B cells regulate immune responses and can be altered to prevent Multiple Sclerosis symptoms

Recent research reveals that B cells, not just T cells, play a significant role in orchestrating immune responses by releasing specific cytokines. This challenges the long-held belief that T cells are the principal orchestrators in the immune system. In individuals with Multiple Sclerosis (MS), B cells show abnormally active respiration, prompting myeloid cells and T cells to initiate pro-inflammatory responses. These responses lead to attacks on the myelin sheath protecting nerve fibers, resulting in nerve damage and MS symptoms.

Traditionally, it was thought that T cells were the main drivers of immune responses and that MS was largely caused by overly reactive T cells. However, the new study led by the Perelman School of Medicine at the University of Pennsylvania indicates that the interaction among multiple cell types, particularly the modulation of myeloid cells by B cells, is more critical than previously understood. This finding underscores the complex nature of immune system regulation, where different cell types and their interactions play important roles.

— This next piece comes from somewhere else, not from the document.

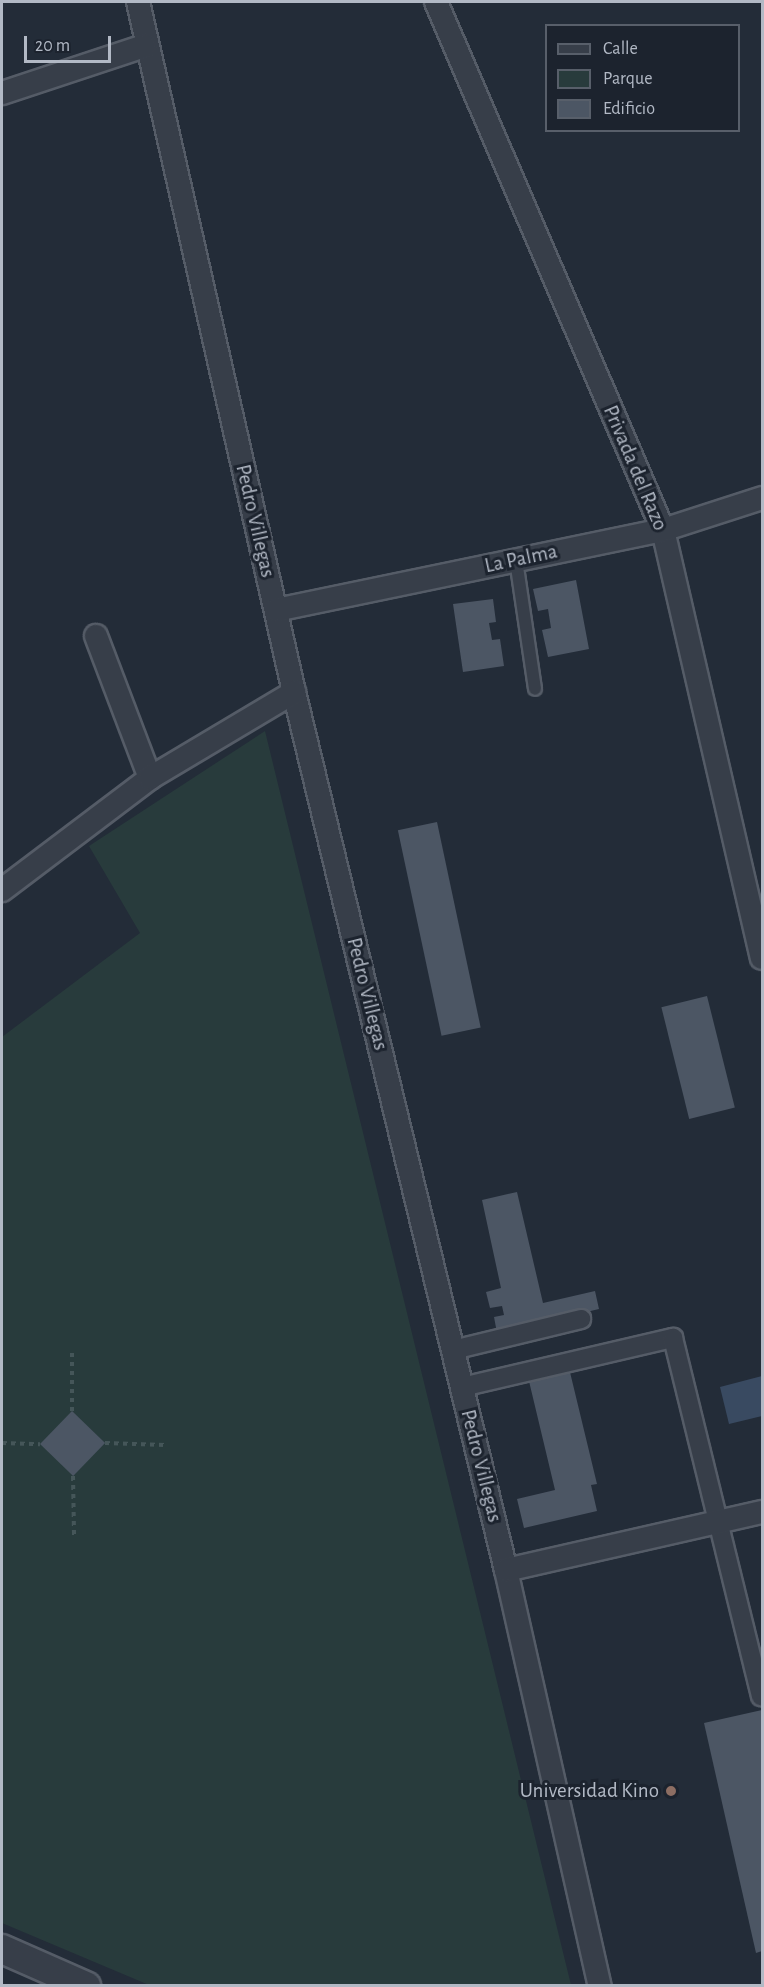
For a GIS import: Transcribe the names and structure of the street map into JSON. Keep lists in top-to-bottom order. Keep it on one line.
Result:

The immune system constantly responds to various stimuli by either activating or suppressing immune responses through the release of cytokines. These cytokines direct other cell types on how to respond, maintaining a balance between attacking pathogens and protecting the body from overactive responses that can lead to autoimmune diseases like MS. The study used human samples and mouse models to demonstrate that cytokine signaling between B cells and T cells is disrupted in MS. Specifically, B cells in MS patients produce abnormal cytokines that drive myeloid cells to generate inflammatory responses.

Researchers identified that the root of this problem lies in a metabolic dysregulation within B cells, specifically in a process known as oxidative phosphorylation. This type of mitochondrial respiration enables normal B cells to break down oxygen and release chemical energy signals. These signals prompt further responses within the B cells and myeloid cells, dictating whether to produce pro- or anti-inflammatory responses. However, when B cell metabolism is overly active, as seen in MS, it results in abnormal signaling that causes both myeloid and T cells to react in ways that contribute to MS symptoms.

An exciting development in MS treatment is the potential use of Bruton's tyrosine kinase (BTK) inhibitors. These inhibitors can modulate the overactive respiration in B cells, potentially halting the cascade of immune cell interactions that lead to inflammation and MS activity. Unlike existing MS therapies such as anti-CD20 treatments that deplete B cells and compromise the immune system, BTK inhibitors correct the metabolic abnormalities in B cells without depleting them. This approach makes B cells less likely to initiate pro-inflammatory responses, offering a promising avenue for MS treatment.

The study received funding from several sources, including the Melissa and Paul Anderson Gift Fund, the National Institutes of Health Autoimmunity Center of Excellence, and the Children's Hospital of Philadelphia Center for Mitochondrial and Epigenomic Medicine. Additional support came from grants from the National Natural and Science Foundation of China and a sponsored research agreement between The University of Pennsylvania and Biogen.

This groundbreaking research highlights the importance of understanding the intricate interactions within the immune system and opens new possibilities for treating MS by targeting B cells' metabolic processes.